Retoma el texto de más abajo sobre el poemario premiado de Gioconda Belli y prosíguelo a partir de su última oración.
═══ TEXTO PROPORCIONADO
Fuego soy apartado, y espada puesta lejos
Anamá Ediciones Centroamericanas ha publicado en Nicaragua el libro con que Gioconda Belli ganó, en el año 2006, el Premio Internacional de Poesía Ciudad de Melilla, en España.
En el prólogo a una antología publicada hace ya más de una década, la poeta Daysi Zamora se refirió a la dificultad que enfrentan las mujeres nicaragüenses que hacen poesía para representar a un mundo visto, vivido y sentido “desde la experiencia íntima e incanjeable de ser mujer”, y proponía leerlas desde la desconstrucción de una dicotomía: la que opone los principios femenino y masculino, la que hace funcionar el paradigma que supuestamente distingue a hombres y mujeres.
Partiendo de esa perspectiva he tratado de seguir con atención ciertos trazos en la escritura de algunas autoras que parecen ir dibujando, cada vez con mayor claridad, la imagen paradigmática de la poeta nicaragüense construyéndose a sí misma, es decir: la imagen de la mujer que al escribirse también se describe a sí misma. Una de las que más destaca entre ellas es Gioconda Belli, cuyo más reciente poemario (“Fuego soy apartado, y espada puesta lejos”) ganó en 2006 el XXVIII Premio Internacional de Poesía Ciudad de Melilla, en España, y ha sido publicado este año en Nicaragua por Anamá Ediciones Centroamericanas.
══════
═══ REGISTROS DE DATOS
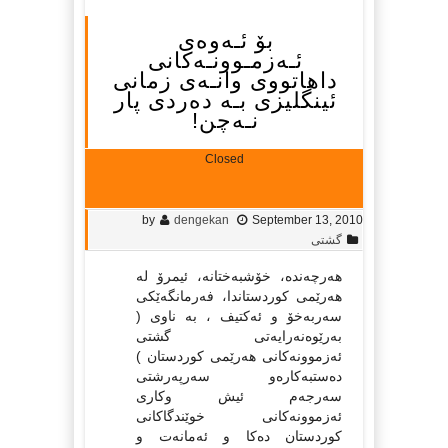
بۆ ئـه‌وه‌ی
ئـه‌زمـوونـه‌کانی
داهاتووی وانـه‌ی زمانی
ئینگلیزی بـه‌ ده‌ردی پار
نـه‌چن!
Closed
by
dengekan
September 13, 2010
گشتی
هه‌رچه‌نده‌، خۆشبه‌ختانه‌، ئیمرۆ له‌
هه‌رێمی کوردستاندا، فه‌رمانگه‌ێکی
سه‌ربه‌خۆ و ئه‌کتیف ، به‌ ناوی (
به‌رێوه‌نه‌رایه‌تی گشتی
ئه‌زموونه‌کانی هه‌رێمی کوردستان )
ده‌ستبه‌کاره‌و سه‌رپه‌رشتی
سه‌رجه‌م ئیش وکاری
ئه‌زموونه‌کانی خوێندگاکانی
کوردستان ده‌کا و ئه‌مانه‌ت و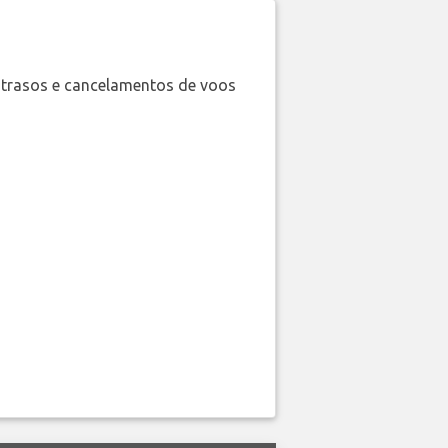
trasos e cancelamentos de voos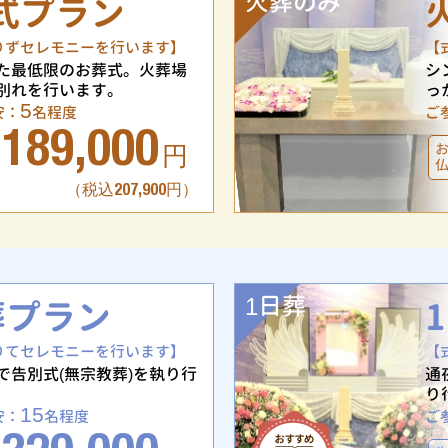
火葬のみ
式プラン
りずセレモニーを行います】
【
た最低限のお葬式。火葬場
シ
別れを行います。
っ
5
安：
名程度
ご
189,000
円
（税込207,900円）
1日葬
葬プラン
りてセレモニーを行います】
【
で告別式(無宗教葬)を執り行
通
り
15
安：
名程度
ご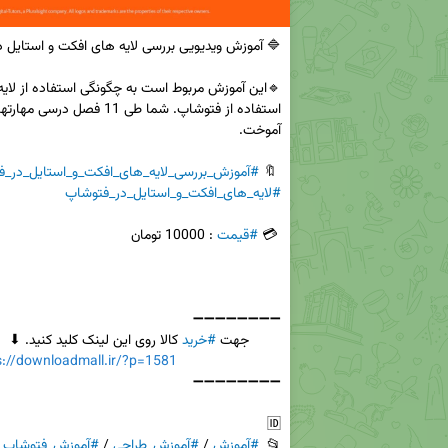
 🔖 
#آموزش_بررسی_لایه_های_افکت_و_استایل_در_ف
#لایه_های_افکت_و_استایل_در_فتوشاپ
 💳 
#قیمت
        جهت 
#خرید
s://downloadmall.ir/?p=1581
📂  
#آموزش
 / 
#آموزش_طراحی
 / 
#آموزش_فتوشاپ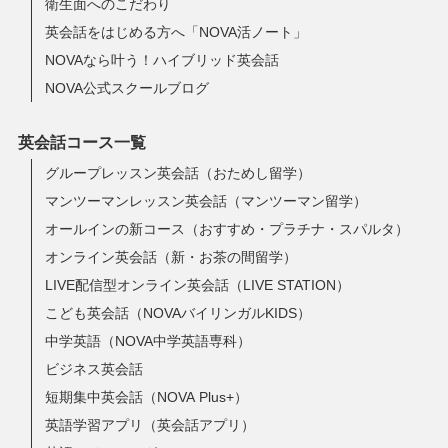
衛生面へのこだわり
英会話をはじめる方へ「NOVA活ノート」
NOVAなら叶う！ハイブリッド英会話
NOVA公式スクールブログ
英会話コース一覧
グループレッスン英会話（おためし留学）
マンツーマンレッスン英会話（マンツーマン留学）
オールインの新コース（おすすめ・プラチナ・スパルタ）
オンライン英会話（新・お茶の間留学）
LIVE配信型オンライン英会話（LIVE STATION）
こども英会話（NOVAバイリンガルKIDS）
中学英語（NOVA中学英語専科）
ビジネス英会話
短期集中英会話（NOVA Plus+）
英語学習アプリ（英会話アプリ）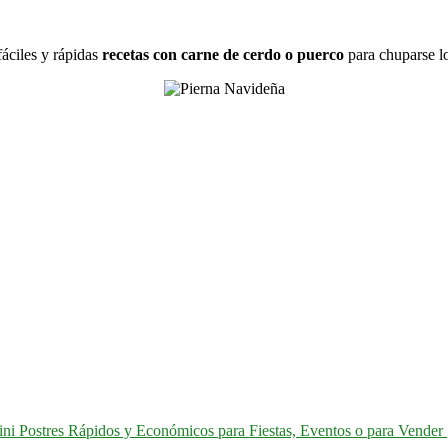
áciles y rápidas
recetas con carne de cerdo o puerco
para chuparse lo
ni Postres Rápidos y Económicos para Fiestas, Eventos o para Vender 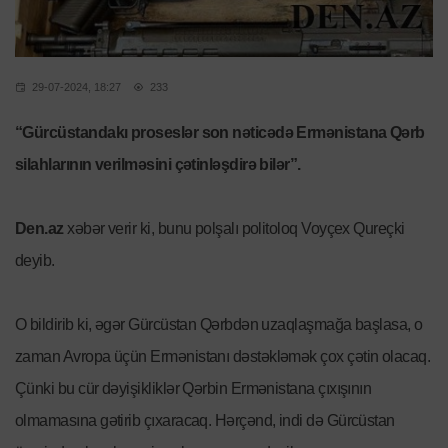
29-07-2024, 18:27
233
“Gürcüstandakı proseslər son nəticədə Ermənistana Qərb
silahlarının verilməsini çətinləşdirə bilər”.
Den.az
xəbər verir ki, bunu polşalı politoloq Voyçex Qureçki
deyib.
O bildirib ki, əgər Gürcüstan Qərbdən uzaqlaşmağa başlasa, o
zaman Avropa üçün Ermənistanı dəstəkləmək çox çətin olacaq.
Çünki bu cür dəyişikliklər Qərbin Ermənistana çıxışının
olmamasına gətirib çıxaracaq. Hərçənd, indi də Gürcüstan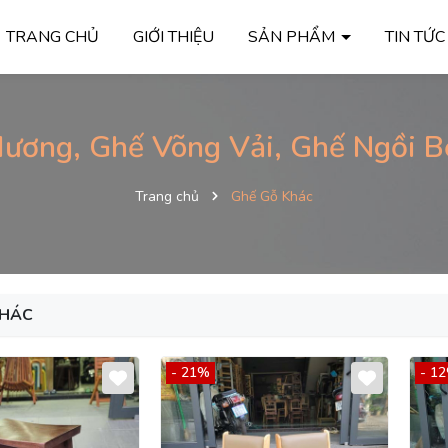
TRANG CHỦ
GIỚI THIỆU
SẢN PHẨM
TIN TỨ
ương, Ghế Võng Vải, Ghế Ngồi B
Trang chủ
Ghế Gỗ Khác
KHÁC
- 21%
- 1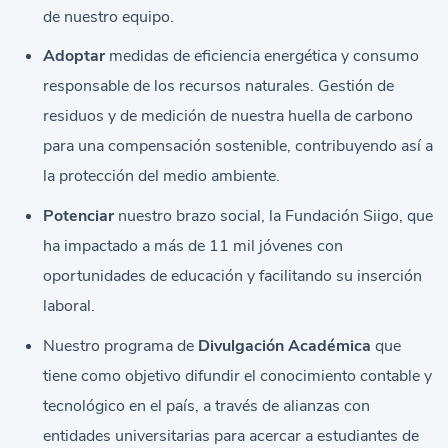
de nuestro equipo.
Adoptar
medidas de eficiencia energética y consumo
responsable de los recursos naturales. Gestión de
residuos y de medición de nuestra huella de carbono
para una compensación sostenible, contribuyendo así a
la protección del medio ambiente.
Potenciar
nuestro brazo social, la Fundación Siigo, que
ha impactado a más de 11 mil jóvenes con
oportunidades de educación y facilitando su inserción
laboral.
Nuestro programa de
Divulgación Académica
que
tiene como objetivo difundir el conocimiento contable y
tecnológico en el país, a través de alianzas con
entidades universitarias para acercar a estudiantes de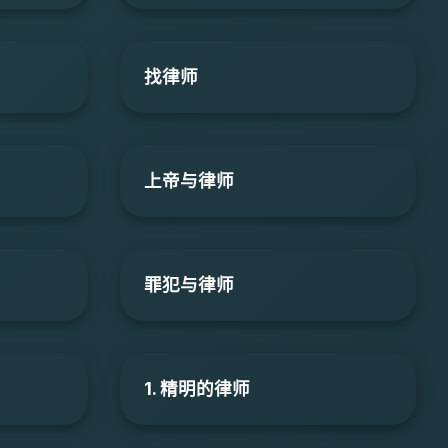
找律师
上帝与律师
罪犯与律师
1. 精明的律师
══════
ESPACIO DE RESPUESTA:
Belli es una poeta prolífica y literariamente virtuosa que, desde sus inicios hasta lo que personalmente tiendo a considerar su “apogeo lírico”, se había concentrado en el tema erótico ligado a sus preocupaciones sociales, un poco más abundantemente que en sus disquisiciones existenciales. Más que cualquier otro, el tema erótico era el preponderante en su poética, al menos hasta antes de “Mi íntima multitud” (2003), libro con el que ganó el V Premio Internacional de Poesía Generación del 27, también en España.
Incluso cuando en sus poemas ha abordado estrictamente el tema social, éste siempre ha estado relacionado de alguna manera con lo erótico. En casi toda su poesía, al menos desde “Sobre la grama” (1972) hasta “Apogeo” (1997), ha sido una constante en ella el impulso de escribir libremente sobre su condición de mujer y sobre la sexualidad de la mujer, aunque es obvio que su poesía también ha estado siempre muy unida a su pensamiento social y político.
Para ella, incluso el amor, es político, y la mujer, la poeta, se crea a sí misma por medio de la poesía, que a su vez llega a formar parte de la realidad y contiene, además, el potencial para transformar la realidad misma. En sus primeros libros de poesía es evidente y constante la expresión de una feminidad desnuda, sin ambages, plena de experiencias íntimas, personales, generalmente relacionadas con las circunstancias y características del ambiente social en que la poeta misma se desenvuelve o se ha desenvuelto, incluyendo en ello su formación de clase, el encuentro inquisitivo con las contradicciones sociales y su militancia política.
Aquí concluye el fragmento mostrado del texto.